T. Boone Pickens is famous as an oilman, corporate raider and energy investor. He is also a graduate of Oklahoma State University (OSU) and an avid supporter of the University and its athletic programs. Reportedly, he has donated nearly $500 million to support various OSU initiatives. About five years ago he had the bright idea of convincing fellow alums to allow the University to buy individual life insurance policies on them with the beneficiary being the OSU athletic endowment fund (Cowboy Athletics). Apparently 27 fellow alums signed up for the program, with total death payouts over $300 million.
The University planned to take out a large loan in order to pay the premiums on the policies, and Pickens pledged to pay the interest on the loan, at least initially. This looked like a no-brainer for OSU, and similar ideas have been pitched to other universities and foundations.
But, does it really make sense? The OSU policies were written by life insurer Lincoln National (LN). Since LN is in the business of making a profit in writing life policies, why would anyone think that the aggregate premiums charged for the policies would be materially less than aggregate policy payouts?
Life insurance is an extremely useful and valuable product for many people. If you have dependents relying on your income stream, and you have sizable human capital (future wage income), and you have modest financial capital (financial assets in excess of debt), then you are a good candidate for a life insurance policy. The basic idea is to insure the value of your human capital. The most obvious candidates are people in early middle age with young families. As time passes, the need for life insurance for the typical individual recedes. You no longer need life insurance once any of the following events occurs: a) your children grow up and leave home (you no longer have dependents), b) you approach your own retirement (your human capital becomes small), or c) you build up sizable financial capital.

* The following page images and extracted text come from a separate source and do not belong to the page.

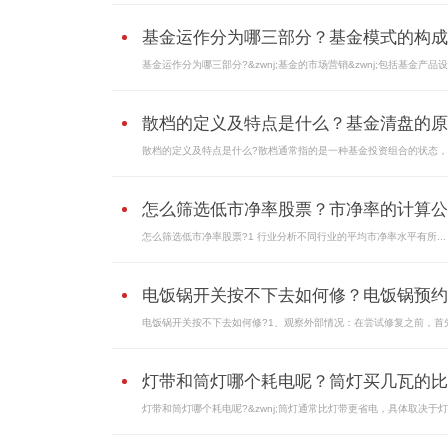
基金运作分为哪三部分？基金模式的构成..
基金运作分为哪三部分?&zwnj;基金的市场营销&zwnj;包括基金产品设计
散档的定义及特点是什么？基金清盘的原..
散档的定义及特点是什么?散档通常指的是一种基金投资组合的状态，其
怎么筛选低市净率股票？市净率的计算公..
怎么筛选低市净率股票?1 行业分析不同行业的平均市净率水平有所...
电饭锅开关按不下去如何修？电饭锅预约..
电饭锅开关按不下去如何修?1、观察外部情况：在尝试修复之前，首先.
灯带和筒灯哪个耗电呢？筒灯买几瓦的比..
灯带和筒灯哪个耗电呢?&zwnj;筒灯通常比灯带更省电，具体取决于灯具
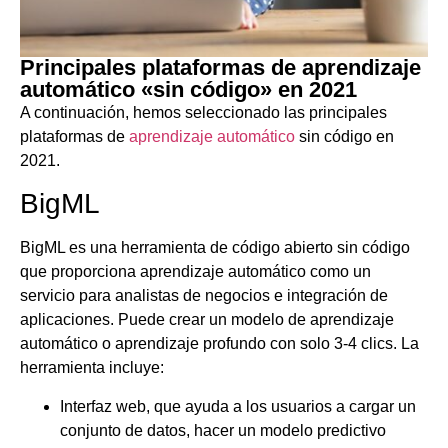
Principales plataformas de aprendizaje
automático «sin código» en 2021
A continuación, hemos seleccionado las principales
plataformas de
aprendizaje automático
sin código en
2021.
BigML
BigML es una herramienta de código abierto sin código
que proporciona aprendizaje automático como un
servicio para analistas de negocios e integración de
aplicaciones. Puede crear un modelo de aprendizaje
automático o aprendizaje profundo con solo 3-4 clics. La
herramienta incluye:
Interfaz web, que ayuda a los usuarios a cargar un
conjunto de datos, hacer un modelo predictivo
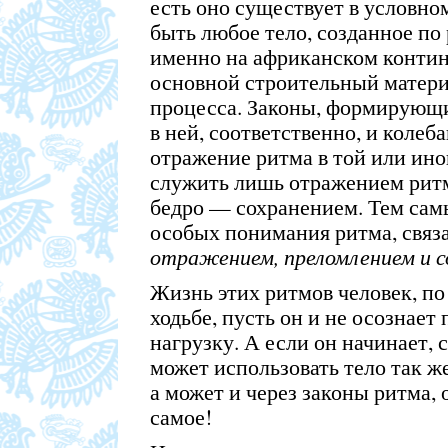
есть оно существует в условно
быть любое тело, созданное по
именно на африканском контин
основной строительный матери
процесса. Законы, формирующие
в ней, соответственно, и колеб
отражение ритма в той или ино
служить лишь
отражением ритм
бедро — сохранением. Тем са
особых понимания ритма, связ
отражением, преломлением и с
Жизнь этих ритмов человек, по
ходьбе, пусть он и не осознае
нагрузку. А если он начинает, 
может использовать тело так же
а может и через законы ритма, 
самое!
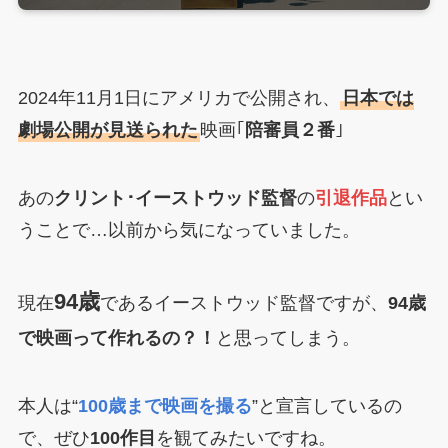
2024年11月1日にアメリカで公開され、
日本では
劇場公開が見送られた
映画｢
陪審員２番
｣
あの
クリント･イーストウッド監督
の
引退作品
とい
うことで…以前から気になっていました。
94歳
現在
であるイーストウッド監督ですが、
94歳
で映画って作れるの？！
と思ってしまう。
本人は“
100歳まで映画を撮る
”と宣言しているの
で、ぜひ
100作目
を観てみたいですね。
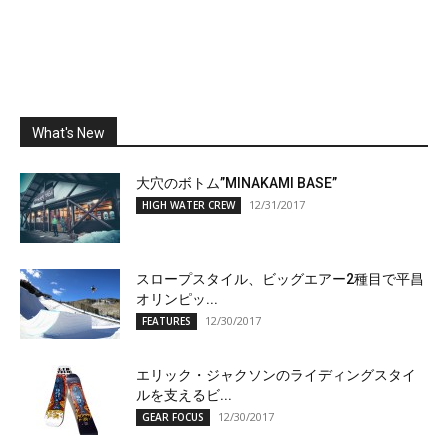
What's New
大穴のボトム”MINAKAMI BASE”
12/31/2017
HIGH WATER CREW
スロープスタイル、ビッグエアー2種目で平昌
オリンピッ...
12/30/2017
FEATURES
エリック・ジャクソンのライディングスタイ
ルを支えるビ...
12/30/2017
GEAR FOCUS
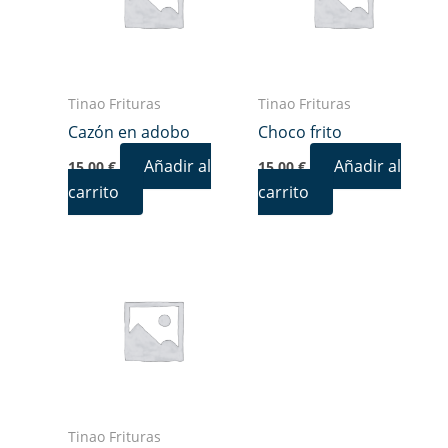
Tinao Frituras
Tinao Frituras
Cazón en adobo
Choco frito
Añadir al
Añadir al
15,00
€
15,00
€
carrito
carrito
Tinao Frituras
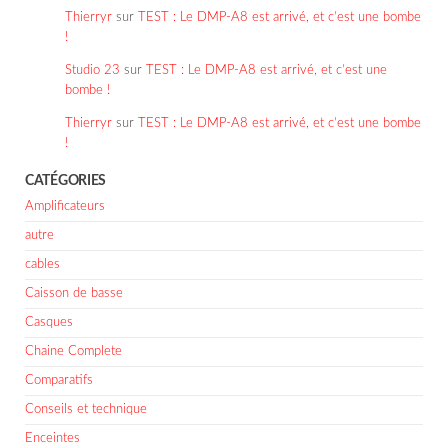
Thierryr
sur
TEST : Le DMP-A8 est arrivé, et c’est une bombe
!
Studio 23
sur
TEST : Le DMP-A8 est arrivé, et c’est une
bombe !
Thierryr
sur
TEST : Le DMP-A8 est arrivé, et c’est une bombe
!
CATÉGORIES
Amplificateurs
autre
cables
Caisson de basse
Casques
Chaine Complete
Comparatifs
Conseils et technique
Enceintes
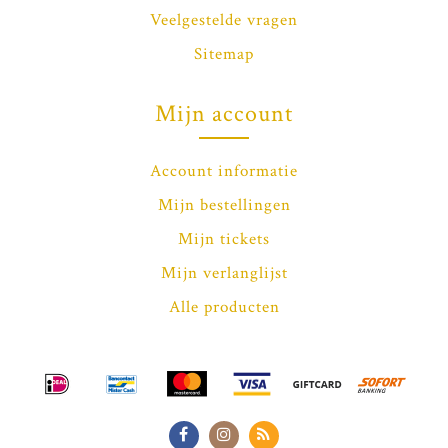
Veelgestelde vragen
Sitemap
Mijn account
Account informatie
Mijn bestellingen
Mijn tickets
Mijn verlanglijst
Alle producten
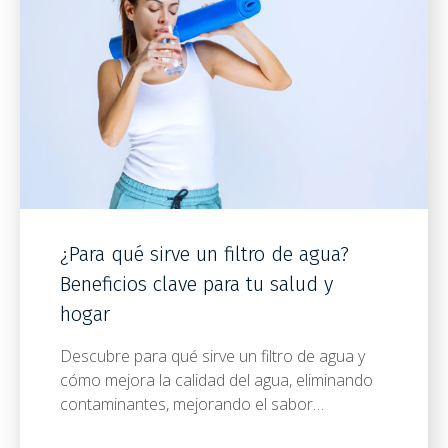
¿Para qué sirve un filtro de agua?
Beneficios clave para tu salud y
hogar
Descubre para qué sirve un filtro de agua y
cómo mejora la calidad del agua, eliminando
contaminantes, mejorando el sabor…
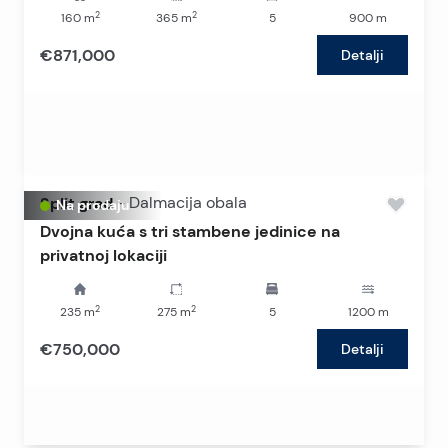
2
2
160
m
365
m
5
900
m
€871,000
Detalji
Split grad
-
Dalmacija obala
Na prodaju
Dvojna kuća s tri stambene jedinice na
privatnoj lokaciji
2
2
235
m
275
m
5
1200
m
€750,000
Detalji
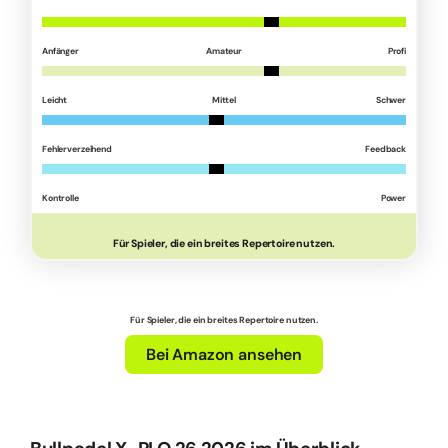
Anfänger
Amateur
Profi
Leicht
Mittel
Schwer
Fehlerverzeihend
Feedback
Kontrolle
Power
Für Spieler, die ein breites Repertoire nutzen.
Für Spieler, die ein breites Repertoire nutzen.
Bei Amazon ansehen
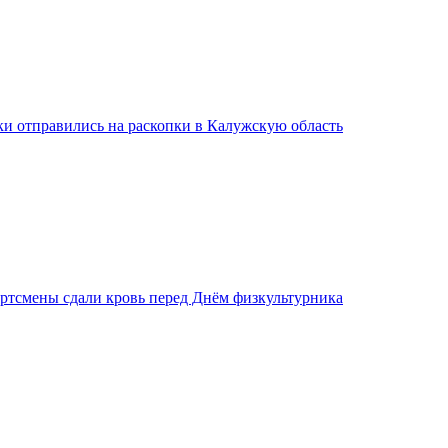
ки отправились на раскопки в Калужскую область
ртсмены сдали кровь перед Днём физкультурника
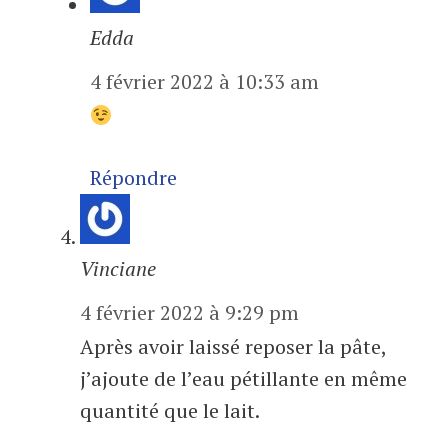
Edda
4 février 2022 à 10:33 am
Répondre
Vinciane
4 février 2022 à 9:29 pm
Après avoir laissé reposer la pâte,
j’ajoute de l’eau pétillante en même
quantité que le lait.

Of course, there are viable uses of life insurance for some elderly people. For example, suppose you own a private business or property that would be subject to significant estate tax and that you’d like to keep in the family. If you don’t have sufficient liquid assets to pay the estate tax, your heirs may have to sell the business or property in order to pay the tax. In this case, it might make sense to buy a life policy with a payout upon your death that covers the projected estate tax. But, this surely is a small part of the overall life business.
It appears that the appeal of the Gift of a Lifetime strategy to OSU was that it appeared to be self-funding. After T. Boone picked up the interest on an OSU loan for a few years, the insured alumni would begin to pass away and policy proceeds would be large enough to cover the premiums.
A related issue was that prior T. Boone gifts that had not yet been spent were invested in the T Boone Pickens energy hedge fund (BP Capital Management). The value of the OSU holdings in this fund served as collateral for the loan to pay insurance premiums. While this fund was doing great in 2005 and 2006, when performance deteriorated dramatically in 2008 and 2009 the value of the OSU holdings cratered.
Not only did the value of the collateral decline, none of the insured alum died. With no policy proceeds coming in, the endowment committee was forced to pay premiums directly. After three years and $33 million, the committee pulled the plug and cancelled the policies.
Then litigation ensued between OSU, T. Boone, LN and various insurance brokers.
Are there any useful lessons in this saga?
First, while there are many useful applications of life insurance, there are other not-so-useful applications. Second, even though mortality rates are predictable in large samples, you cannot accurately predict mortality rates in small samples. Third, don’t try and outsmart experts on their own turf. Fourth, if it looks to be too good to be true, it probably is not true.